Dataset entries =>
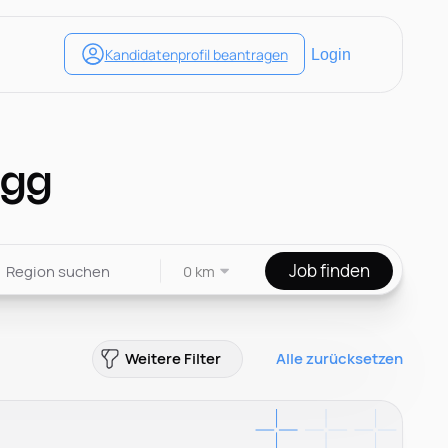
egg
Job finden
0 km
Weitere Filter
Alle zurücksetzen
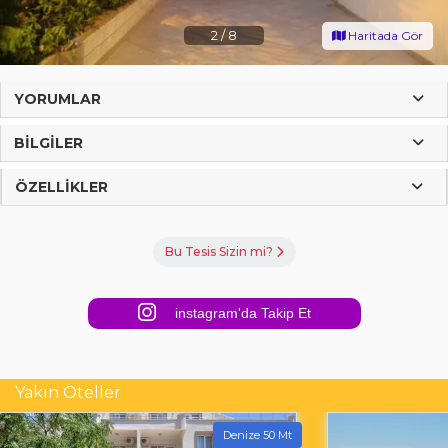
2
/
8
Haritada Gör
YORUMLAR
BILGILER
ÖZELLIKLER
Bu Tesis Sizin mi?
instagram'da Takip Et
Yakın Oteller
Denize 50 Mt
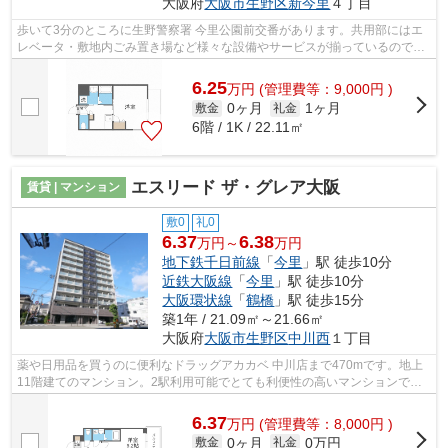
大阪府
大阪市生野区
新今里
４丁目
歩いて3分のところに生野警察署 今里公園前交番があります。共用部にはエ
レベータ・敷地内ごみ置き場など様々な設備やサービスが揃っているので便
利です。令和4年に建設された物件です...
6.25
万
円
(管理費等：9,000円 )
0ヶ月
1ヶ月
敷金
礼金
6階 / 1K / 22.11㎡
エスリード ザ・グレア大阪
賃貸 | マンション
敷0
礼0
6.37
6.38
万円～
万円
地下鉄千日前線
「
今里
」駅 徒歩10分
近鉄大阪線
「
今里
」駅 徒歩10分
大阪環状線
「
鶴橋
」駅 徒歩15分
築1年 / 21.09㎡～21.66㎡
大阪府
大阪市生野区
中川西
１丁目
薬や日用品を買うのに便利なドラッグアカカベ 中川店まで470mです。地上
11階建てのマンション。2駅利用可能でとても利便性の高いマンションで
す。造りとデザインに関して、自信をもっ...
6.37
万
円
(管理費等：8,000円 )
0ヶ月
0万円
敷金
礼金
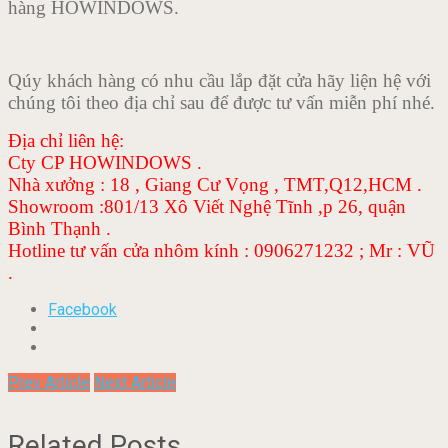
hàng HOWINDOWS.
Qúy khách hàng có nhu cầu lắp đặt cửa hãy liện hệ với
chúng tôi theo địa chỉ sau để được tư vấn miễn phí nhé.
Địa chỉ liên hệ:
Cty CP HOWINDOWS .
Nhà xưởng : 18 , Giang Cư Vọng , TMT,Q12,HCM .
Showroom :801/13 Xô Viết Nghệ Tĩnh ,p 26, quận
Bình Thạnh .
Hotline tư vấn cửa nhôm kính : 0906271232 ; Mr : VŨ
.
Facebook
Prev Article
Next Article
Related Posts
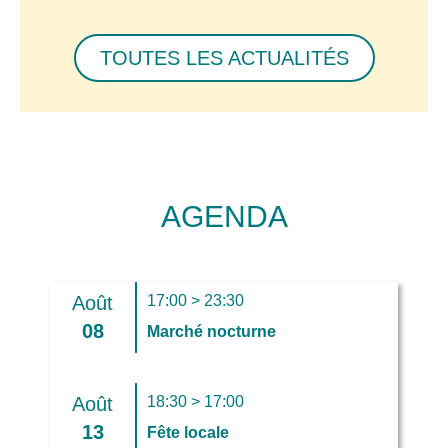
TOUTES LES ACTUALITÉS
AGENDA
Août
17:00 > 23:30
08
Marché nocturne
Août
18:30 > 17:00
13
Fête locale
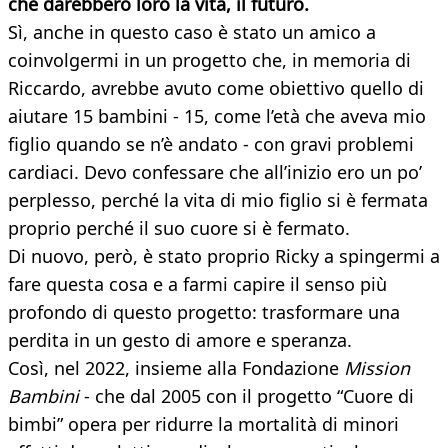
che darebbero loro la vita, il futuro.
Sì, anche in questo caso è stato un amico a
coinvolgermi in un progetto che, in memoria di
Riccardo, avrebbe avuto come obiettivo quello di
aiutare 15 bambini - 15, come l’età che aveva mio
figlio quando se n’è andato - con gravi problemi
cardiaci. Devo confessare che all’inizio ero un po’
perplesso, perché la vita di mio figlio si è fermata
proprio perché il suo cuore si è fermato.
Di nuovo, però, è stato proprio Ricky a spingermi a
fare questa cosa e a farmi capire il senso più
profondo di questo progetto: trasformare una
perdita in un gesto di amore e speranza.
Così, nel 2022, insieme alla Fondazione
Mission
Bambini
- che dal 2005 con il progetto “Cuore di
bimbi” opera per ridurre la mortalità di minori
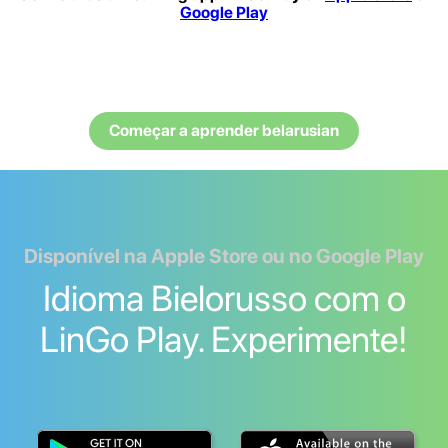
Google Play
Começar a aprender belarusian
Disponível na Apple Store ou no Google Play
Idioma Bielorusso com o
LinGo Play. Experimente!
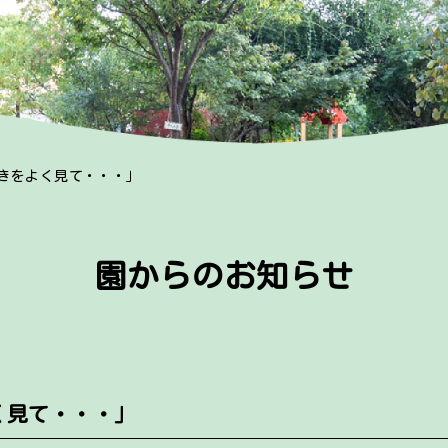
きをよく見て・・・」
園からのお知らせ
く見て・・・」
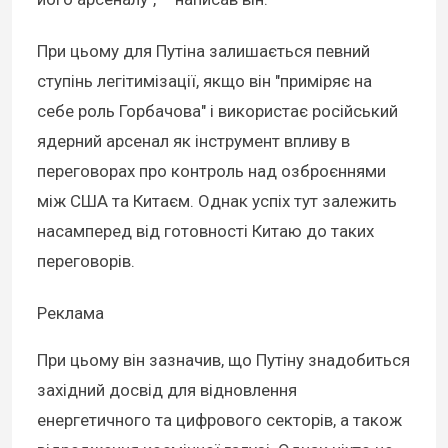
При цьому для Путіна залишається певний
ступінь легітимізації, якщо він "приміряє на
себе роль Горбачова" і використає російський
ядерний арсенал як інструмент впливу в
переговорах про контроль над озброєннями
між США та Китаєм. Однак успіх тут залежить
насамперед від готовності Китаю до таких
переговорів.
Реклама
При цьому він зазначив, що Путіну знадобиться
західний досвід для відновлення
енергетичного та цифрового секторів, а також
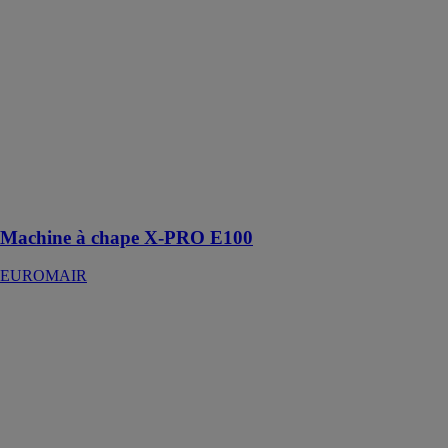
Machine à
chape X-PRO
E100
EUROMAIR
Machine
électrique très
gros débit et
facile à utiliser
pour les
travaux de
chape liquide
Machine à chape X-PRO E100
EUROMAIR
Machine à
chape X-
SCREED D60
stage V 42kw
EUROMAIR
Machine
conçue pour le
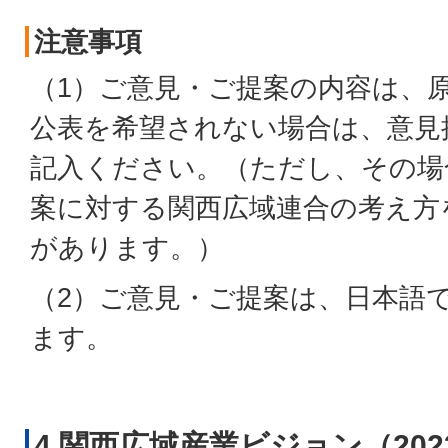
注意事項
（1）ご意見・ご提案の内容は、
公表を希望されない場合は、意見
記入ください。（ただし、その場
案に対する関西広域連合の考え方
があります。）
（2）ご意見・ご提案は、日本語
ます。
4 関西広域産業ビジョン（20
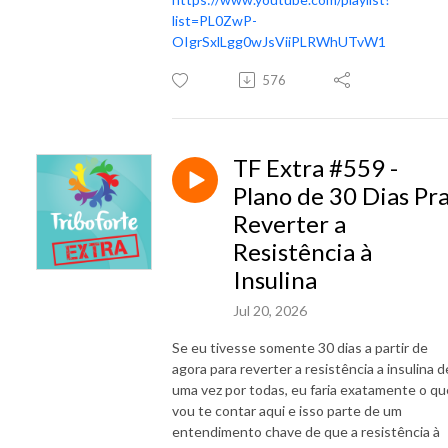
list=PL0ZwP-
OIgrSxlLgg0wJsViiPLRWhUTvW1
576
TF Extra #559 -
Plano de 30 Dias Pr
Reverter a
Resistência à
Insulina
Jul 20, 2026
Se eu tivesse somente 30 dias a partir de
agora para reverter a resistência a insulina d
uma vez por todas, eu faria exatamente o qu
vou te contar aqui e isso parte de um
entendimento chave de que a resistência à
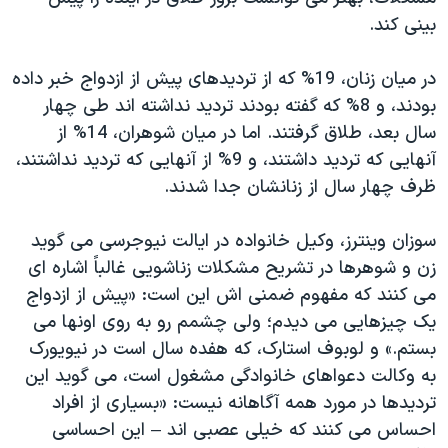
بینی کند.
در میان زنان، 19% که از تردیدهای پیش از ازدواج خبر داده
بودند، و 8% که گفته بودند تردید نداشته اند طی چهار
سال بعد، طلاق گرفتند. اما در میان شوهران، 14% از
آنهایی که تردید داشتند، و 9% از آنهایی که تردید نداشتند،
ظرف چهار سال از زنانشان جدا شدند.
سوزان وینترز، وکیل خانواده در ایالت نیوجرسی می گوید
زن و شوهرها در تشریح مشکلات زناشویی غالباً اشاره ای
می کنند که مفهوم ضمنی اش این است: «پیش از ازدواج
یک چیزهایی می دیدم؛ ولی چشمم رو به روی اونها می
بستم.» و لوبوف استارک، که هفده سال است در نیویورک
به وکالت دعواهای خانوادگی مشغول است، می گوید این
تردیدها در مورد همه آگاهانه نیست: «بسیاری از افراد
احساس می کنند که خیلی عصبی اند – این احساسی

Instructions for the task =>
Transcribe every record exactly and omit each image.

Completed task =>
egg
Job finden
0 km
Weitere Filter
Alle zurücksetzen
2
/
8
Haritada Gör
YORUMLAR
BILGILER
ÖZELLIKLER
Bu Tesis Sizin mi?
instagram'da Takip Et
Yakın Oteller
Denize 50 Mt
大阪府
大阪市生野区
新今里
４丁目
歩いて3分のところに生野警察署 今里公園前交番があります。共用部にはエ
レベータ・敷地内ごみ置き場など様々な設備やサービスが揃っているので便
利です。令和4年に建設された物件です...
6.25
万
円
(管理費等：9,000円 )
0ヶ月
1ヶ月
敷金
礼金
6階 / 1K / 22.11㎡
エスリード ザ・グレア大阪
賃貸 | マンション
敷0
礼0
6.37
6.38
万円～
万円
地下鉄千日前線
「
今里
」駅 徒歩10分
近鉄大阪線
「
今里
」駅 徒歩10分
大阪環状線
「
鶴橋
」駅 徒歩15分
築1年 / 21.09㎡～21.66㎡
大阪府
大阪市生野区
中川西
１丁目
薬や日用品を買うのに便利なドラッグアカカベ 中川店まで470mです。地上
11階建てのマンション。2駅利用可能でとても利便性の高いマンションで
す。造りとデザインに関して、自信をもっ...
6.37
万
円
(管理費等：8,000円 )
0ヶ月
0万円
敷金
礼金
hàng HOWINDOWS.
Qúy khách hàng có nhu cầu lắp đặt cửa hãy liện hệ với
chúng tôi theo địa chỉ sau để được tư vấn miễn phí nhé.
Địa chỉ liên hệ:
Cty CP HOWINDOWS .
Nhà xưởng : 18 , Giang Cư Vọng , TMT,Q12,HCM .
Showroom :801/13 Xô Viết Nghệ Tĩnh ,p 26, quận
Bình Thạnh .
Hotline tư vấn cửa nhôm kính : 0906271232 ; Mr : VŨ
.
Facebook
Prev Article
Next Article
Related Posts
TOUTES LES ACTUALITÉS
AGENDA
Août
17:00 > 23:30
08
Marché nocturne
Août
18:30 > 17:00
13
Fête locale
che darebbero loro la vita, il futuro.
Sì, anche in questo caso è stato un amico a
coinvolgermi in un progetto che, in memoria di
Riccardo, avrebbe avuto come obiettivo quello di
aiutare 15 bambini - 15, come l’età che aveva mio
figlio quando se n’è andato - con gravi problemi
cardiaci. Devo confessare che all’inizio ero un po’
perplesso, perché la vita di mio figlio si è fermata
proprio perché il suo cuore si è fermato.
Di nuovo, però, è stato proprio Ricky a spingermi a
fare questa cosa e a farmi capire il senso più
profondo di questo progetto: trasformare una
perdita in un gesto di amore e speranza.
Così, nel 2022, insieme alla Fondazione
Mission
Bambini
- che dal 2005 con il progetto “Cuore di
bimbi” opera per ridurre la mortalità di minori
Google Play
Começar a aprender belarusian
Disponível na Apple Store ou no Google Play
Idioma Bielorusso com o
LinGo Play. Experimente!
きをよく見て・・・」
園からのお知らせ
く見て・・・」
При цьому для Путіна залишається певний
ступінь легітимізації, якщо він "приміряє на
себе роль Горбачова" і використає російський
ядерний арсенал як інструмент впливу в
переговорах про контроль над озброєннями
між США та Китаєм. Однак успіх тут залежить
насамперед від готовності Китаю до таких
переговорів.
Реклама
При цьому він зазначив, що Путіну знадобиться
західний досвід для відновлення
енергетичного та цифрового секторів, а також
Machine à
chape X-PRO
E100
EUROMAIR
Machine
électrique très
gros débit et
facile à utiliser
pour les
travaux de
chape liquide
Machine à chape X-PRO E100
EUROMAIR
Machine à
chape X-
SCREED D60
stage V 42kw
EUROMAIR
Machine
conçue pour le
注意事項
（1）ご意見・ご提案の内容は、
公表を希望されない場合は、意見
記入ください。（ただし、その場
案に対する関西広域連合の考え方
があります。）
（2）ご意見・ご提案は、日本語
ます。
4 関西広域産業ビジョン（20
list=PL0ZwP-
OIgrSxlLgg0wJsViiPLRWhUTvW1
576
TF Extra #559 -
Plano de 30 Dias Pr
Reverter a
Resistência à
Insulina
Jul 20, 2026
Se eu tivesse somente 30 dias a partir de
agora para reverter a resistência a insulina d
uma vez por todas, eu faria exatamente o qu
vou te contar aqui e isso parte de um
entendimento chave de que a resistência à
بینی کند.
در میان زنان، 19% که از تردیدهای پیش از ازدواج خبر داده
بودند، و 8% که گفته بودند تردید نداشته اند طی چهار
سال بعد، طلاق گرفتند. اما در میان شوهران، 14% از
آنهایی که تردید داشتند، و 9% از آنهایی که تردید نداشتند،
ظرف چهار سال از زنانشان جدا شدند.
سوزان وینترز، وکیل خانواده در ایالت نیوجرسی می گوید
زن و شوهرها در تشریح مشکلات زناشویی غالباً اشاره ای
می کنند که مفهوم ضمنی اش این است: «پیش از ازدواج
یک چیزهایی می دیدم؛ ولی چشمم رو به روی اونها می
بستم.» و لوبوف استارک، که هفده سال است در نیویورک
به وکالت دعواهای خانوادگی مشغول است، می گوید این
تردیدها در مورد همه آگاهانه نیست: «بسیاری از افراد
احساس می کنند که خیلی عصبی اند – این احساسی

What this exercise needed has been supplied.